Ainsi, les nombreux personnages qu’on rencontre dans 7 n’ont guère d’intériorité. Ils n’ont pas de voix singulières. La première histoire, Hélicéenne, est racontée par un vendeur de rues, qui pourtant ne parle pas du tout comme le fils d’un « modeste manutentionnaire algérien » grandi à Garges-lès-Gonesse. Voilà comme il décrit des passants : « j’avais le sentiment bizarre d’avoir affaire à un couple de jeunes gens en pleine santé grimés en vieillards de commedia dell’arte à l’aide d’un faux nez de farces et attrapes, d’une perruque d’occasion et d’une épaisse couche de fond de teint gris. » Quel vendeur à la sauvette s’exprimerait ainsi ? Pourtant, le même récit contient une trouvaille narrative géniale : il y est question d’une nouvelle drogue qui permet de se retrouver mentalement à un âge antérieur, par exemple à 22 ou à 17 ans.

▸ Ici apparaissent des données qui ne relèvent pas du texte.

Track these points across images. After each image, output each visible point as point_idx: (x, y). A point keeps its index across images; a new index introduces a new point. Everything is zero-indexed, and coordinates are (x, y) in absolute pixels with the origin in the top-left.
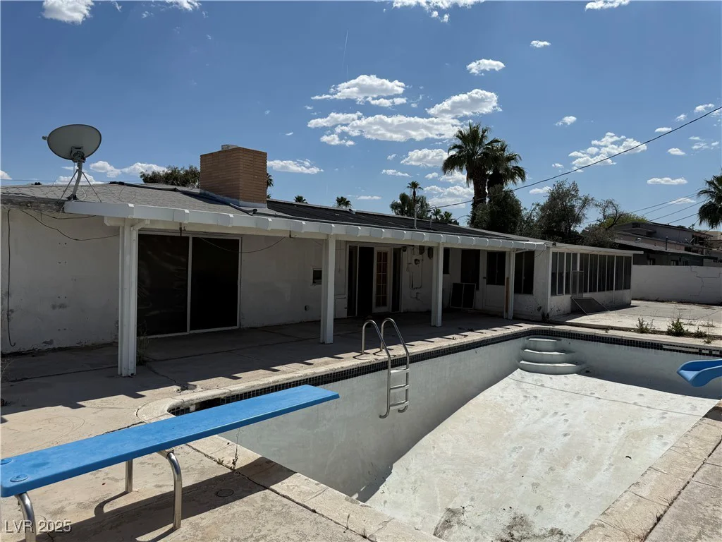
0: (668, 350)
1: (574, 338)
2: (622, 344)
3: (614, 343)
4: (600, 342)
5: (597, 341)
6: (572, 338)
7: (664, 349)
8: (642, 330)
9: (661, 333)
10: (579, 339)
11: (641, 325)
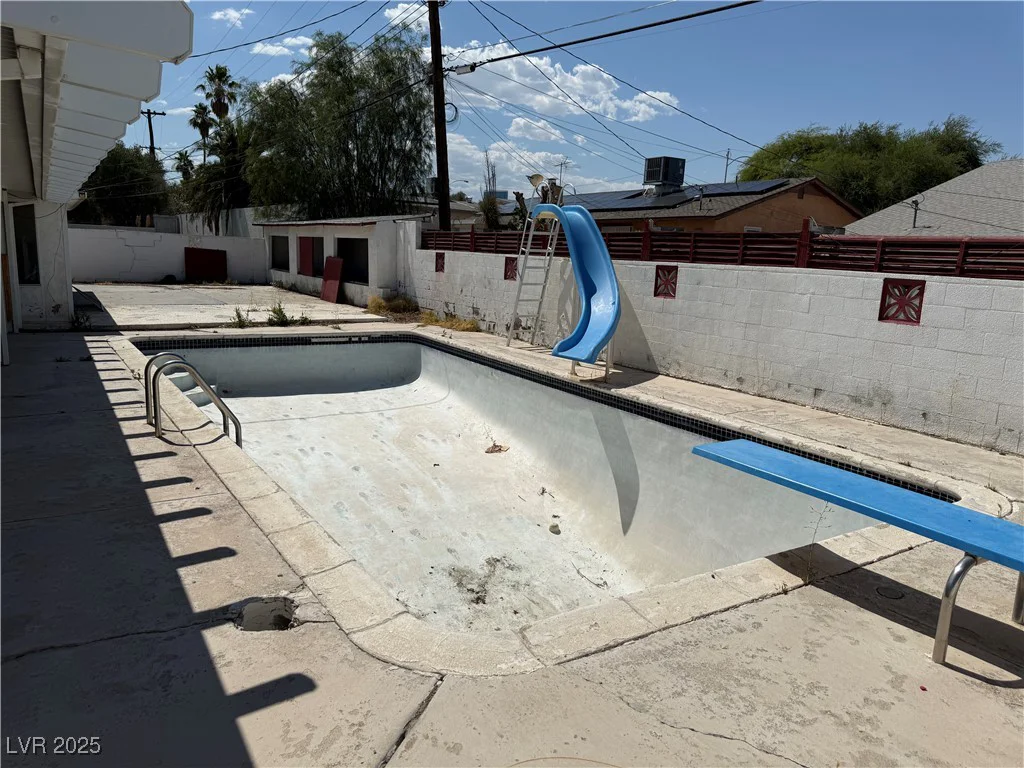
0: (317, 343)
1: (191, 347)
2: (262, 345)
3: (251, 346)
4: (232, 346)
5: (227, 346)
6: (187, 348)
7: (313, 343)
8: (241, 324)
9: (262, 324)
10: (200, 347)
11: (239, 316)
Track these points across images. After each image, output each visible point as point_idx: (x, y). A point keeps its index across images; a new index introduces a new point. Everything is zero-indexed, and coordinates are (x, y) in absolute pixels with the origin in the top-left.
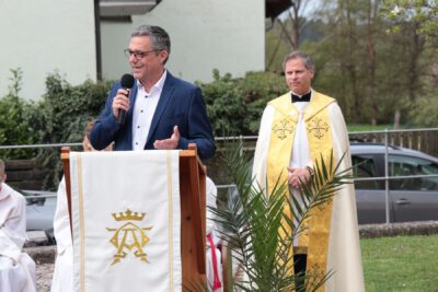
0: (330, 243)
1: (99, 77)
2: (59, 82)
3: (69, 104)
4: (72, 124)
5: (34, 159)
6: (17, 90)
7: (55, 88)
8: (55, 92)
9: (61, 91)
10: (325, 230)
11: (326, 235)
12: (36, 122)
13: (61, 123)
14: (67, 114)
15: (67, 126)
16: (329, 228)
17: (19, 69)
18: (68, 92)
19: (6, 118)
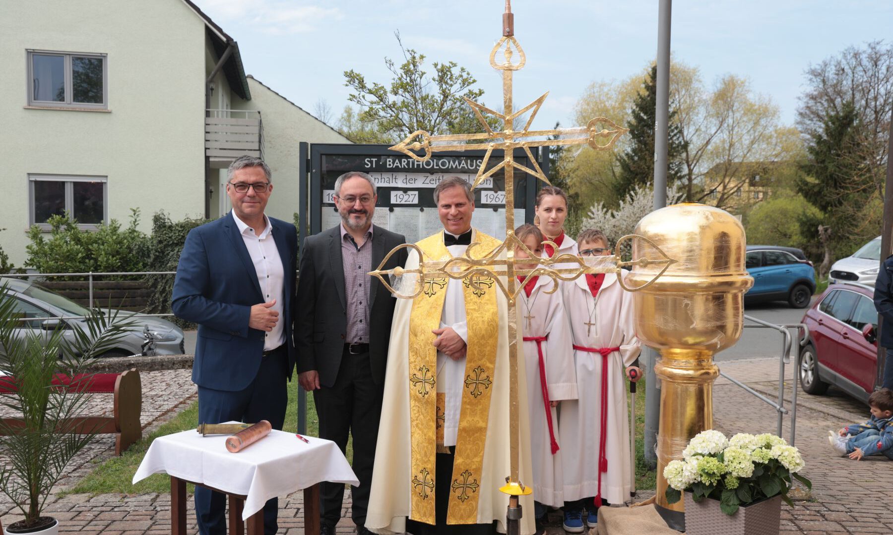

7 rompt bien des codes romanesques : si les personnages n’ont pas de psychologie, si leur voix est blanche, c’est volontaire, cela fait partie d’un projet philosophique plus ample, chaque récit donnant l’occasion de découvrir d’impressionnantes collections de choses. Qu’il fasse une liste des drogues à la mode (p. 23), des composés chimiques hallucinogènes (p. 34), de la scène rock de l’année 1984 (p. 74) ou des inscriptions sur les portes des toilettes de bars (p. 256), Garcia est d’une précision, d’une capacité de classement et d’interprétation hors du commun. Aussi, ne soyez pas déçus de ne pas rencontrer des humains dans ce livre : car vous y verrez proliférer, jusqu’à l’épidémie, les objets les plus bizarres de notre époque, des mp3 aux ovnis.